Under the plan, ATF agents were instructed to reject their training and not follow the weapons but wait until after crimes had been committed and people had been injured or killed with the weapons and then try to link them to the drug lords.
When the murder of U.S. Border Patrol Agent Brian Terry led to the outing of this operation, everyone in the administration denied knowledge and approval of it.
The Department of Justice blamed U.S. attorneys and "rogue" ATF agents, though they are under the DOJ umbrella anyway. The ATF blamed Main Justice. The White House professed total ignorance, despite evidence that a key presidential aide had been directly informed. In fact, top Justice Department officials had to have been aware of the details of the operation through detailed wiretap affidavits they were required to approve. Emails further prove their knowledge, as well.

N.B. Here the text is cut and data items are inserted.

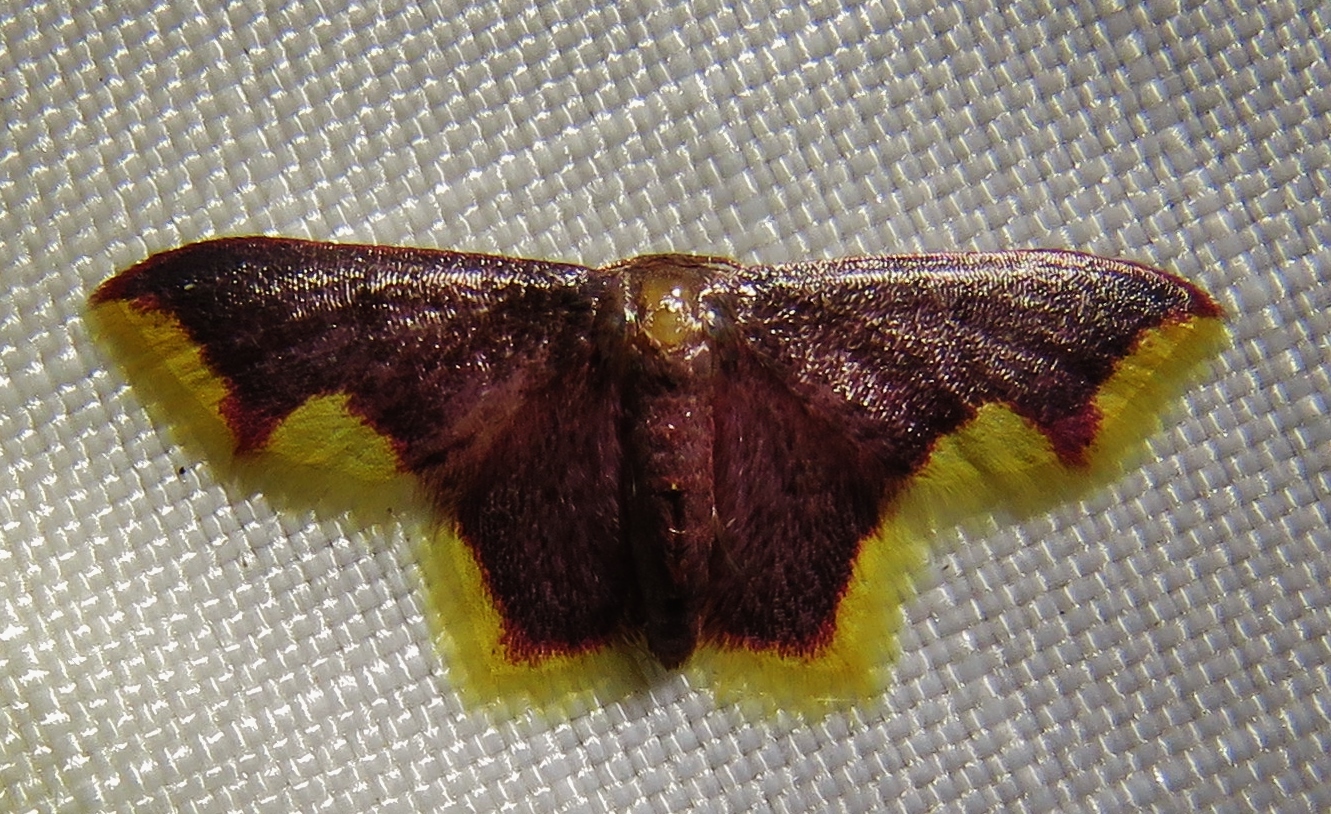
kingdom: Animalia
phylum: Arthropoda
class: Insecta
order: Lepidoptera
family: Geometridae
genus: Lophosis
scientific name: Lophosis labeculata
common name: Stained lophosis moth
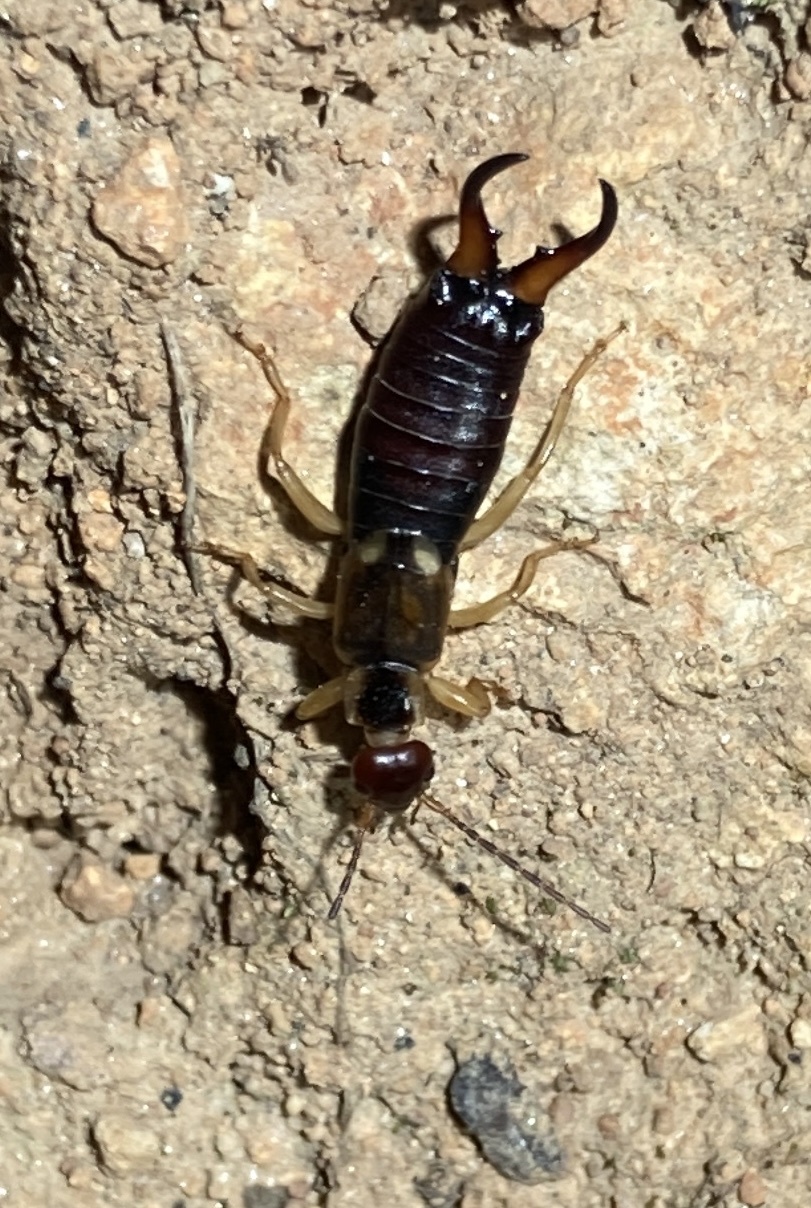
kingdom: Animalia
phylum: Arthropoda
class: Insecta
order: Dermaptera
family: Forficulidae
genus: Forficula
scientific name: Forficula dentata
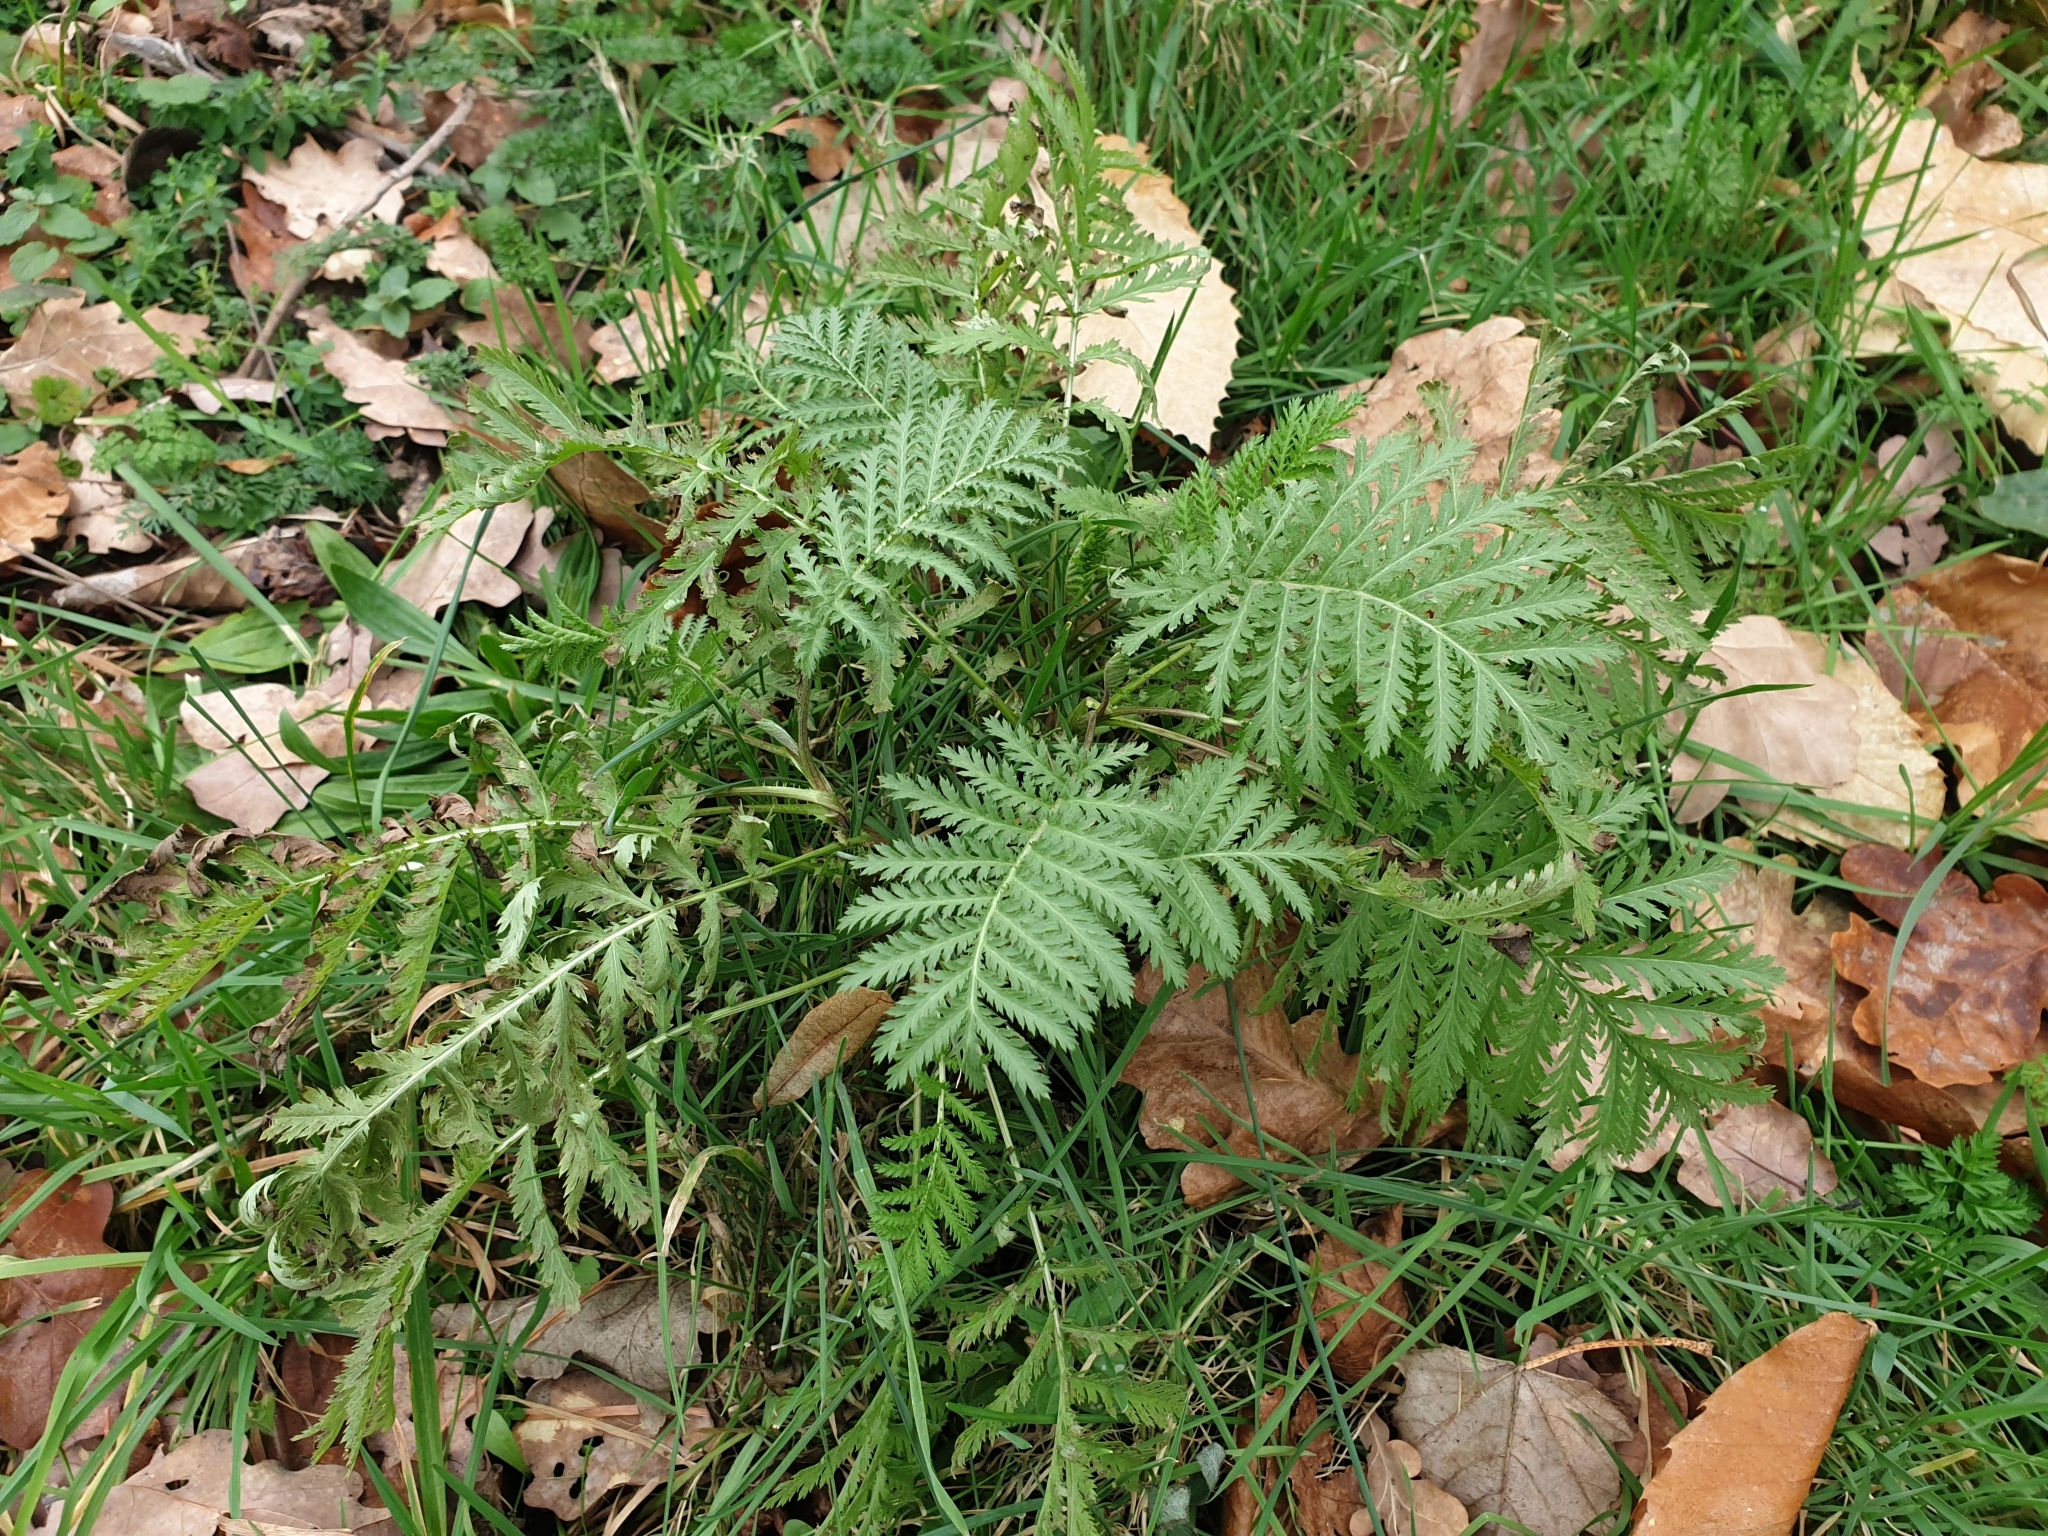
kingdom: Plantae
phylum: Tracheophyta
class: Magnoliopsida
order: Asterales
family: Asteraceae
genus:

The administration claimed Fast and Furious was just a continuation of Operation Wide Receiver, a gun-walking operation that had begun under President George W. Bush. But that operation had been discontinued, and it differed from Fast and Furious in at least four significant ways.
Wide Receiver involved "controlled delivery." The agents would follow the weapons and seize them before they went into Mexico. In Wide Receiver, the Mexican authorities were fully apprised of the operation and cooperated with the ATF on interdiction, whereas with Fast and Furious, they were deceived and kept in the dark. Wide Receiver was on a much smaller scale. Maybe one-fourth the weapons were involved. And when weapons got away in Wide Receiver, the program was immediately discontinued, unlike with Fast and Furious.